- YOUR OBJECTIVE: Beginning at the top of the data below, restate every line word for word until the line containing "Page size: 1241x1754." has been included, and omit the pictures.

- SUPPLIED RECORDS:
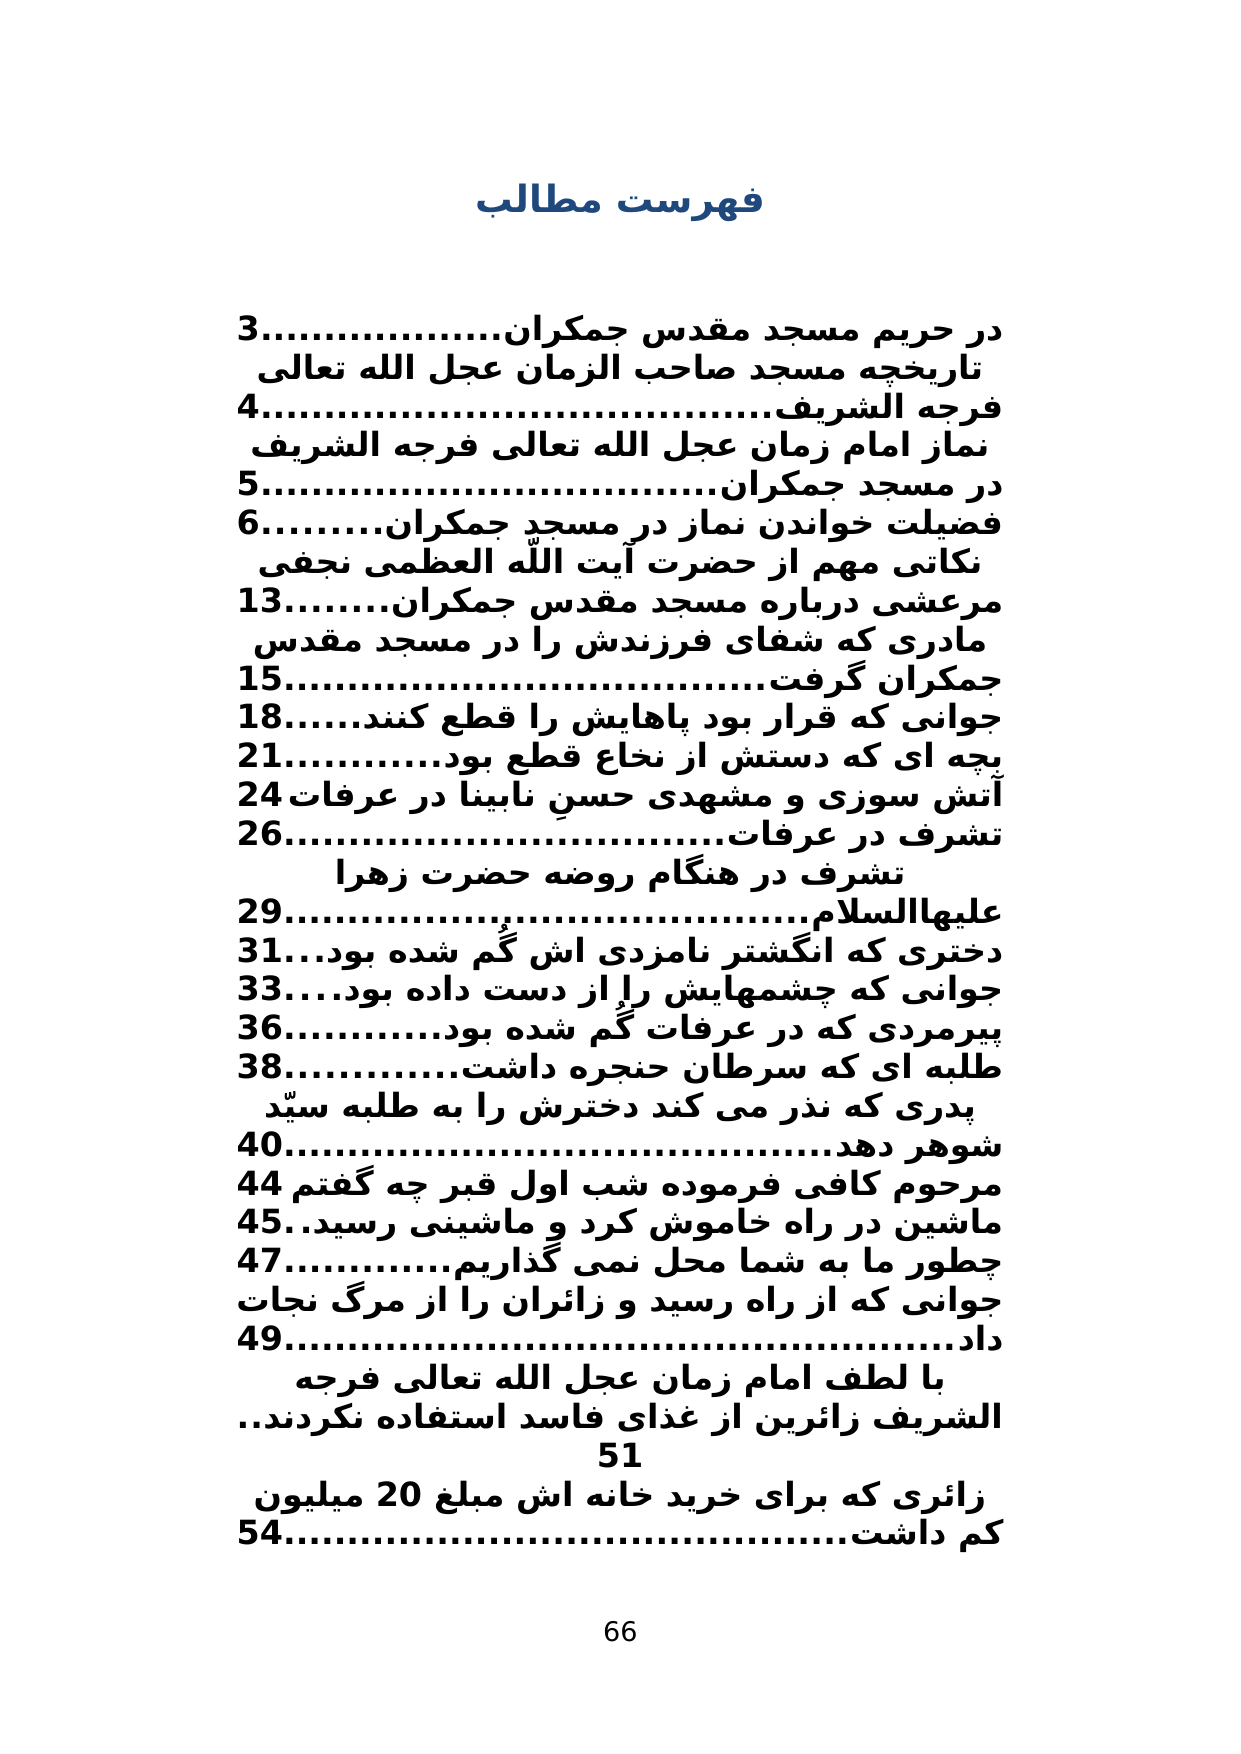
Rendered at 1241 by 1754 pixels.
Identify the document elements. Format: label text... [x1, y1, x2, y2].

subtitle فهرست مطالب [236, 177, 1004, 221]
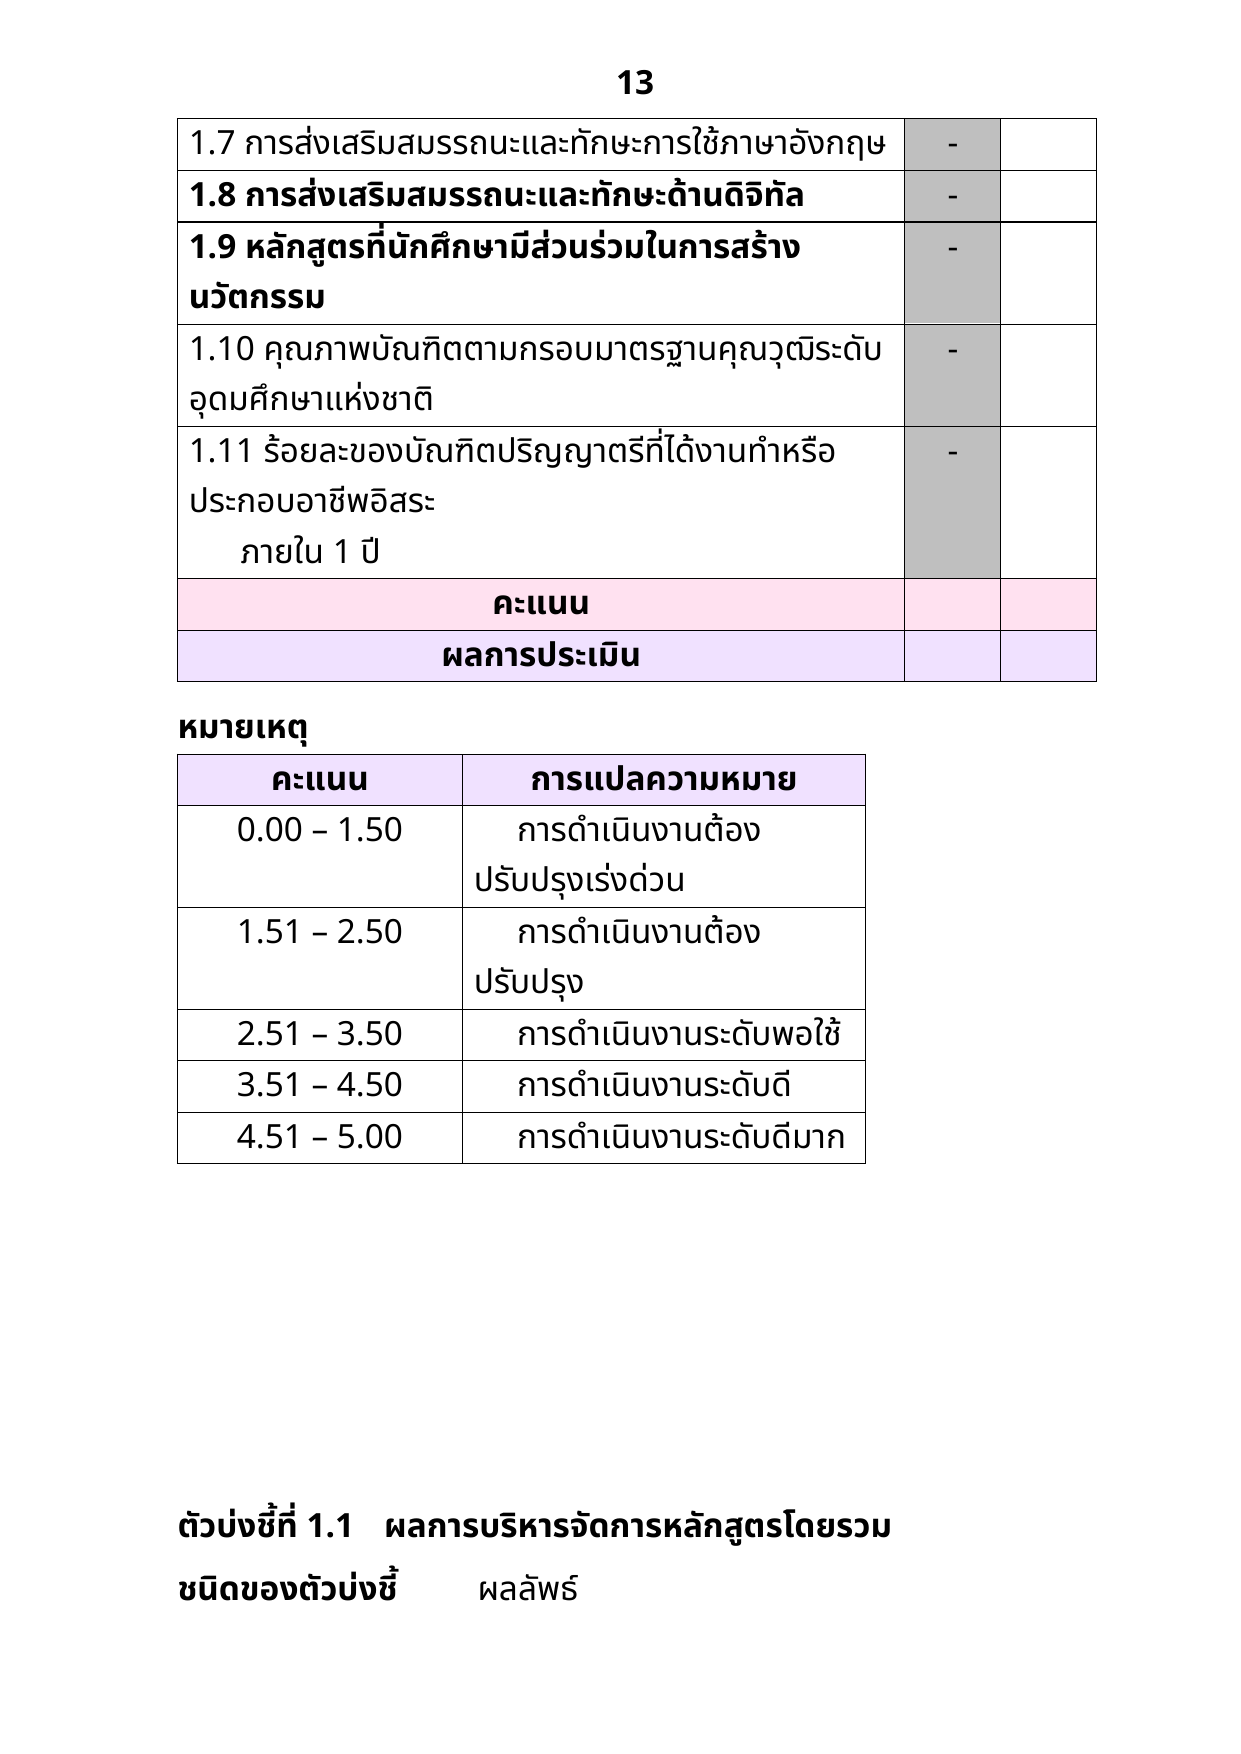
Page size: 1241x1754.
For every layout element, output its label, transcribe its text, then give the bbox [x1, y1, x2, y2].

table_cell คะแนน [178, 579, 904, 630]
table_header คะแนน [178, 755, 462, 805]
table_cell 1.10 คุณภาพบัณฑิตตามกรอบมาตรฐานคุณวุฒิระดับอุดมศึกษาแห่งชาติ [178, 325, 904, 426]
text หมายเหตุ [177, 703, 1092, 753]
table_cell [905, 579, 1000, 630]
table_cell - [905, 223, 1000, 323]
table_cell ผลการประเมิน [178, 631, 904, 681]
table_cell [1001, 223, 1096, 323]
table_cell - [905, 119, 1000, 170]
table_cell 1.9 หลักสูตรที่นักศึกษามีส่วนร่วมในการสร้างนวัตกรรม [178, 223, 904, 323]
table_cell [1001, 427, 1096, 578]
table_cell การดำเนินงานระดับดีมาก [463, 1113, 865, 1163]
text ชนิดของตัวบ่งชี้ ผลลัพธ์ [177, 1565, 1090, 1615]
table_cell [1001, 325, 1096, 426]
table_cell [1001, 579, 1096, 630]
table_cell การดำเนินงานต้องปรับปรุง [463, 908, 865, 1009]
table_cell - [905, 171, 1000, 221]
table_cell - [905, 427, 1000, 578]
table_cell 1.8 การส่งเสริมสมรรถนะและทักษะด้านดิจิทัล [178, 171, 904, 221]
table_cell 2.51 – 3.50 [178, 1010, 462, 1060]
table_cell การดำเนินงานระดับพอใช้ [463, 1010, 865, 1060]
table_cell 1.7 การส่งเสริมสมรรถนะและทักษะการใช้ภาษาอังกฤษ [178, 119, 904, 170]
table_cell [1001, 171, 1096, 221]
table_cell 1.11 ร้อยละของบัณฑิตปริญญาตรีที่ได้งานทำหรือประกอบอาชีพอิสระ ภายใน 1 ปี [178, 427, 904, 578]
table_header การแปลความหมาย [463, 755, 865, 805]
table_cell 1.51 – 2.50 [178, 908, 462, 1009]
table_cell - [905, 325, 1000, 426]
table_cell [1001, 631, 1096, 681]
table_cell การดำเนินงานระดับดี [463, 1061, 865, 1112]
table_cell การดำเนินงานต้องปรับปรุงเร่งด่วน [463, 806, 865, 907]
table_cell [1001, 119, 1096, 170]
table_cell [905, 631, 1000, 681]
table_cell 3.51 – 4.50 [178, 1061, 462, 1112]
table_cell 4.51 – 5.00 [178, 1113, 462, 1163]
text ตัวบ่งชี้ที่ 1.1 ผลการบริหารจัดการหลักสูตรโดยรวม [177, 1502, 1092, 1552]
table_cell 0.00 – 1.50 [178, 806, 462, 907]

- TASK RESULT:
Rendered at 1241 by 1754 pixels.
Identify the document elements. Format: label text... [x1, y1, x2, y2].

subtitle فهرست مطالب [236, 177, 1004, 221]
Page size: 1241x1754.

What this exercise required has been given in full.